§ **Job**
Render the lines of all the records below as a JSON list of strings, one string per line, leaving out any blank lines.

+++ Exercise inputs

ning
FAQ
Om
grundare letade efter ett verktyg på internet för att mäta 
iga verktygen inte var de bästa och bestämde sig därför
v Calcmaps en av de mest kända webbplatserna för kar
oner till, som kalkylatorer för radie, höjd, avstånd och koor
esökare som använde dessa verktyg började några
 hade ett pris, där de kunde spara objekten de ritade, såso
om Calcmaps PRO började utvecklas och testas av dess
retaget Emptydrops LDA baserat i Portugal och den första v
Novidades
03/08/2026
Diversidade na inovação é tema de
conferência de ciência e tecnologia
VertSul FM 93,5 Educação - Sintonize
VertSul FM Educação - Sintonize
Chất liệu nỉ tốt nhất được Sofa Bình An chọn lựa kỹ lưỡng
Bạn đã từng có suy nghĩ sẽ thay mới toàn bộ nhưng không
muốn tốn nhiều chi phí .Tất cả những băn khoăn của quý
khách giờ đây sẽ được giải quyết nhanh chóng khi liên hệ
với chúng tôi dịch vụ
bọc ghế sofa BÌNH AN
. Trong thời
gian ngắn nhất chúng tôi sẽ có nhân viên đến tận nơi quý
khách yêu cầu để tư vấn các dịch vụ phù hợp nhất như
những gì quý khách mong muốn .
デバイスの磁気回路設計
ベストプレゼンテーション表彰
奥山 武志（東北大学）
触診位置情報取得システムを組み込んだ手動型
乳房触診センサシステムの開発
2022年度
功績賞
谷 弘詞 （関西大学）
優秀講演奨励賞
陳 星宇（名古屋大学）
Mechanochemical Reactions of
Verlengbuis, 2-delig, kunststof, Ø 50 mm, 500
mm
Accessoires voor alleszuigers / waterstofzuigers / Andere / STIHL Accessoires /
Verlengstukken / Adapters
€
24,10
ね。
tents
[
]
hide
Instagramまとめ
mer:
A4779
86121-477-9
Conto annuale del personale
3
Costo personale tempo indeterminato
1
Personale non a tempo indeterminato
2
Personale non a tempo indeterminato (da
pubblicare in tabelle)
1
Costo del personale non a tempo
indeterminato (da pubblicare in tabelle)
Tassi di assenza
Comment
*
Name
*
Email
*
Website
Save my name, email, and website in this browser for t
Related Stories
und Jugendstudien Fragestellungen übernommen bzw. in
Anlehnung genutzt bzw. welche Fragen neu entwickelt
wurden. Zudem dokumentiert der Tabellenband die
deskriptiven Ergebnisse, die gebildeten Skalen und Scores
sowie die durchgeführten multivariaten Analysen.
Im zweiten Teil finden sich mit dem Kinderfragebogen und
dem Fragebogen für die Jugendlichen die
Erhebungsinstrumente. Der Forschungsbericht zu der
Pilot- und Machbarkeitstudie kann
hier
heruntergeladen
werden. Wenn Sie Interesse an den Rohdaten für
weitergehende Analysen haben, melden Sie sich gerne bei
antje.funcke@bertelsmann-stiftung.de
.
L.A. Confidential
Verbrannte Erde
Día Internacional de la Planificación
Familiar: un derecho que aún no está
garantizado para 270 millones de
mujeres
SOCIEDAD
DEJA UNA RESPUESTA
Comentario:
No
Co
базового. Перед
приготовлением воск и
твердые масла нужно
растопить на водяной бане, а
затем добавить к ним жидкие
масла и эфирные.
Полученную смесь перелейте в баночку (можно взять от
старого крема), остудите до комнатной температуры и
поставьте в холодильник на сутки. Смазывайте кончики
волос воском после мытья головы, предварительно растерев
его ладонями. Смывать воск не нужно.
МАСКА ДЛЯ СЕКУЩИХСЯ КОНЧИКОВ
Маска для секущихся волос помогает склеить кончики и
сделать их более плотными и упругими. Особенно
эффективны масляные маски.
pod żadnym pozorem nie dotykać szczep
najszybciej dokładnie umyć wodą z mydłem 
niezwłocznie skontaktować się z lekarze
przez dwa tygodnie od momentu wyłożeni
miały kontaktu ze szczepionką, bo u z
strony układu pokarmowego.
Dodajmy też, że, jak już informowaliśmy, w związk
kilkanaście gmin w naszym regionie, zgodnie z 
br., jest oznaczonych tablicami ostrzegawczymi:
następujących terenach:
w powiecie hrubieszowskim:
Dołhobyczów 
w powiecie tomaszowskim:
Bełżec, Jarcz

++++++

§ **Solution**
[
  "ning",
  "FAQ",
  "Om",
  "grundare letade efter ett verktyg på internet för att mäta ",
  "iga verktygen inte var de bästa och bestämde sig därför",
  "v Calcmaps en av de mest kända webbplatserna för kar",
  "oner till, som kalkylatorer för radie, höjd, avstånd och koor",
  "esökare som använde dessa verktyg började några",
  " hade ett pris, där de kunde spara objekten de ritade, såso",
  "om Calcmaps PRO började utvecklas och testas av dess",
  "retaget Emptydrops LDA baserat i Portugal och den första v",
  "Novidades",
  "03/08/2026",
  "Diversidade na inovação é tema de",
  "conferência de ciência e tecnologia",
  "VertSul FM 93,5 Educação - Sintonize",
  "VertSul FM Educação - Sintonize",
  "Chất liệu nỉ tốt nhất được Sofa Bình An chọn lựa kỹ lưỡng",
  "Bạn đã từng có suy nghĩ sẽ thay mới toàn bộ nhưng không",
  "muốn tốn nhiều chi phí .Tất cả những băn khoăn của quý",
  "khách giờ đây sẽ được giải quyết nhanh chóng khi liên hệ",
  "với chúng tôi dịch vụ",
  "bọc ghế sofa BÌNH AN",
  ". Trong thời",
  "gian ngắn nhất chúng tôi sẽ có nhân viên đến tận nơi quý",
  "khách yêu cầu để tư vấn các dịch vụ phù hợp nhất như",
  "những gì quý khách mong muốn .",
  "デバイスの磁気回路設計",
  "ベストプレゼンテーション表彰",
  "奥山 武志（東北大学）",
  "触診位置情報取得システムを組み込んだ手動型",
  "乳房触診センサシステムの開発",
  "2022年度",
  "功績賞",
  "谷 弘詞 （関西大学）",
  "優秀講演奨励賞",
  "陳 星宇（名古屋大学）",
  "Mechanochemical Reactions of",
  "Verlengbuis, 2-delig, kunststof, Ø 50 mm, 500",
  "mm",
  "Accessoires voor alleszuigers / waterstofzuigers / Andere / STIHL Accessoires /",
  "Verlengstukken / Adapters",
  "€",
  "24,10",
  "ね。",
  "tents",
  "[",
  "]",
  "hide",
  "Instagramまとめ",
  "mer:",
  "A4779",
  "86121-477-9",
  "Conto annuale del personale",
  "3",
  "Costo personale tempo indeterminato",
  "1",
  "Personale non a tempo indeterminato",
  "2",
  "Personale non a tempo indeterminato (da",
  "pubblicare in tabelle)",
  "1",
  "Costo del personale non a tempo",
  "indeterminato (da pubblicare in tabelle)",
  "Tassi di assenza",
  "Comment",
  "*",
  "Name",
  "*",
  "Email",
  "*",
  "Website",
  "Save my name, email, and website in this browser for t",
  "Related Stories",
  "und Jugendstudien Fragestellungen übernommen bzw. in",
  "Anlehnung genutzt bzw. welche Fragen neu entwickelt",
  "wurden. Zudem dokumentiert der Tabellenband die",
  "deskriptiven Ergebnisse, die gebildeten Skalen und Scores",
  "sowie die durchgeführten multivariaten Analysen.",
  "Im zweiten Teil finden sich mit dem Kinderfragebogen und",
  "dem Fragebogen für die Jugendlichen die",
  "Erhebungsinstrumente. Der Forschungsbericht zu der",
  "Pilot- und Machbarkeitstudie kann",
  "hier",
  "heruntergeladen",
  "werden. Wenn Sie Interesse an den Rohdaten für",
  "weitergehende Analysen haben, melden Sie sich gerne bei",
  "antje.funcke@bertelsmann-stiftung.de",
  ".",
  "L.A. Confidential",
  "Verbrannte Erde",
  "Día Internacional de la Planificación",
  "Familiar: un derecho que aún no está",
  "garantizado para 270 millones de",
  "mujeres",
  "SOCIEDAD",
  "DEJA UNA RESPUESTA",
  "Comentario:",
  "No",
  "Co",
  "базового. Перед",
  "приготовлением воск и",
  "твердые масла нужно",
  "растопить на водяной бане, а",
  "затем добавить к ним жидкие",
  "масла и эфирные.",
  "Полученную смесь перелейте в баночку (можно взять от",
  "старого крема), остудите до комнатной температуры и",
  "поставьте в холодильник на сутки. Смазывайте кончики",
  "волос воском после мытья головы, предварительно растерев",
  "его ладонями. Смывать воск не нужно.",
  "МАСКА ДЛЯ СЕКУЩИХСЯ КОНЧИКОВ",
  "Маска для секущихся волос помогает склеить кончики и",
  "сделать их более плотными и упругими. Особенно",
  "эффективны масляные маски.",
  "pod żadnym pozorem nie dotykać szczep",
  "najszybciej dokładnie umyć wodą z mydłem ",
  "niezwłocznie skontaktować się z lekarze",
  "przez dwa tygodnie od momentu wyłożeni",
  "miały kontaktu ze szczepionką, bo u z",
  "strony układu pokarmowego.",
  "Dodajmy też, że, jak już informowaliśmy, w związk",
  "kilkanaście gmin w naszym regionie, zgodnie z ",
  "br., jest oznaczonych tablicami ostrzegawczymi:",
  "następujących terenach:",
  "w powiecie hrubieszowskim:",
  "Dołhobyczów ",
  "w powiecie tomaszowskim:",
  "Bełżec, Jarcz"
]